Carl Icahn may want to get rid of Caesars properties as quickly as possible but, in the meantime, the show must go on. Caesars Entertainment Corp. is planning on rebranding a property in Southern Indiana in conjunction with a multimillion-dollar expansion, and will also add sports gambling operations to the venue.
Horseshoe Southern Indian is currently undergoing a renovation and expansion project worth $85 million. The project was launched last June and is expected to wrap up sometime next year, with Caesars unveiling the casino section of the new project later this year.
In order to break away from the old public image of the venue, the casino will be called Caesars Southern Indiana, a simple swap of Horseshoe for Caesars. The name change is expected to take place after the expansion is carried out.
As part of the project, an existing riverboat casino is going to move onto dry land, in accordance with recently passed legislation. In addition, Caesars is installing a new 100,000-square-foot gaming facility close to the Horseshoe Southern Indiana hotel. The casino will add more slot machines and table games, as well as poker and lounge areas. The venue’s lounge, bars and restaurants are still on schedule to open next year.
Indiana recently approved sports gambling in the state and operators can begin submitting applications at the beginning of July. Caesars was ready to launch forward as soon as the ink dried on the bill and is installing a sportsbook at the expanded property. The casino company’s sports gambling operations will benefit greatly from a recent deal it signed for sports betting content and data distribution with ESPN.

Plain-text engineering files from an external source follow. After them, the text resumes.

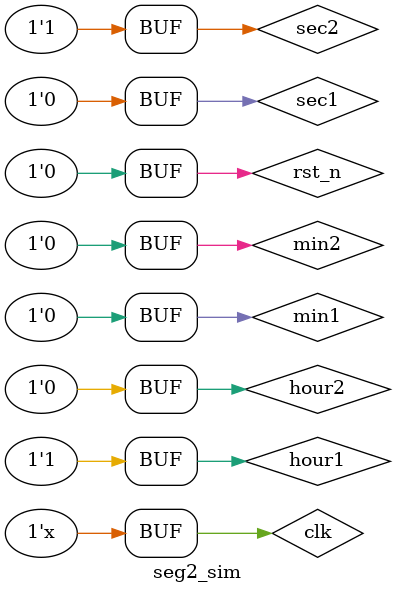
<source format=v>
`timescale 1ns / 1ps


module seg2_sim();
   reg hour1;
   reg hour2;
   reg min1;
   reg min2;
   reg sec1;
   reg sec2;
   reg clk, rst_n;
   wire [7:0] scan_cnt;   //8¸öÊýÂë¹ÜµÄÊ¹ÄÜÐÅºÅ
   wire [7:0] seg_out;     //8¸öÊýÂë¹ÜÏÔÊ¾µÄÊý×Ö
   
   seg2 s2(hour1, hour2, min1, min2, sec1, sec2, clk, rst_n, scan_cnt, seg_out);
   
   initial begin
       clk = 0;
       rst_n = 0;
       #10 rst_n = 1;
       #10 rst_n = 0;
       hour1 = 1'd0;
       hour2 = 1'd1;
       min1 = 1'd0;
       min2 = 1'd1;
       sec1 = 8'd1;
       sec2 = 8'd0;
       #50 
       hour1 = 1'd1;
       hour2 = 1'd0;
       min1 = 1'd0;
       min2 = 1'd0;
       sec1 = 1'd0;
       sec2 = 1'd1;
   end
   always #5 clk = ~clk;
endmodule

</source>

Caesars is also offloading one of its international properties. It has sold all of its 70% stake in Emerald Resort & Casino in South Africa to Peermont Hotels, Casinos and Resorts for $49 million. The deal will see Peermont pay $39 million in cash for the entire stake. The sale still has to be approved by regulators, but is expected to be finalized in the third quarter of this year. Caesars CEO Tony Rodio says that he is “pleased to monetize” its stake in the casino, which is not one of the company’s core assets.